As a cellular and developmental biology major, I was fascinated by the diversity of life on this planet Earth. My fascination began in childhood as I roamed the fields and played in the creeks on our farm in Michigan. I loved to collect leaves and bugs, climb trees, watch ants, catch frogs and study flowers. I spent hours outdoors, communing with nature and it was always a spiritual experience for me. I am in awe of the variety of shapes and colors; species and phyla found in the plant and animal kingdoms. And beyond that, the fierce determination to survive and the ability to adapt are impressive. Take the majestic sequoias in Yosemite and their cousins the coastal redwoods in Muir Woods National Monument, where these ancient trees are protected.

It was a privilege to visit these special places. Even with my diminished vision, I was able to sense the grandeur as I entered Mariposa Grove and Cathedral Grove. I walked among trees that were as old as 2000 years, as tall as 379 feet, and as wide as 40 feet. Talk about behemoths! I felt very small and inconsequential; my life but a momentary breath in comparison. The forest’s gauzy shafts of light, swirls of purple shadows, melodious songs of birds, earthy herbal fragrances, and gurgling sounds of streams all intermingled to create an ethereal effect. Indeed, this is a natural cathedral, serene and solemn, commanding a hushed respect. These redwoods have stood for eons of time, against the forces of natural disasters, man and change. Sadly, they are the lone survivors of their species, now protected from the chaos and clamor of the outside world. I gratefully received the gifts of peace and tranquility they offered. And I came away with a few lessons from these wise old trees.

Ranger Lucy in uniform standing with me and my guide dog

Ranger Lucy, Muir Woods

Ranger Lucy from the Muir Woods park service gave a tree talk to visitors. She had 5 lessons we can learn from the redwoods:

  1. Stand Tall and Proud– redwoods are the tallest living thing on earth. They have survived fires, droughts and other hardships. They bear scars and cracks which testify to their struggle to live. Wear your scars of survivorship proudly and stand with dignity.
  2. Live in a “Cool” Place-redwoods grow best in the cool temperatures of the fog belt in California. They flourish in this moist environment. Find your special place in the world where you can thrive.
  3. Support Your Community-redwoods have a disproportionately shallow root system for their size.
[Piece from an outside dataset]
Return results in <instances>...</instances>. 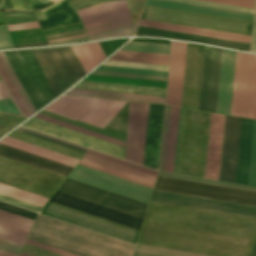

Their roots extend widely to tangle with other near-by trees in order to anchor themselves securely. Reach out to your community to establish connections with others.
  4. Grow a Thick Skin-redwoods have very thick, spongy and fibrous bark, rich in tannic acid which makes it resistant to fire, insects, and fungi. Allow your skin to thicken so you can resist the assaults of life.
  5. Surround Yourself with Family-redwoods have the ability to reproduce by sprouting burls and forming tightly grouped “family circles,” giving them a survival advantage. Stay close to family so they can fortify and strengthen you.

I am always looking for what nature can teach me. We live in such an exquisitely designed and spectacularly intelligent world. When we stop to observe and listen, we learn great secrets and truths. These sacred experiences teach us to respect and appreciate the beauty and gifts of the Earth.

A group of trees forming a family circle

Cathedral Grove, a family circle of redwoods

            

The clearest way into the Universe is through a forest wilderness.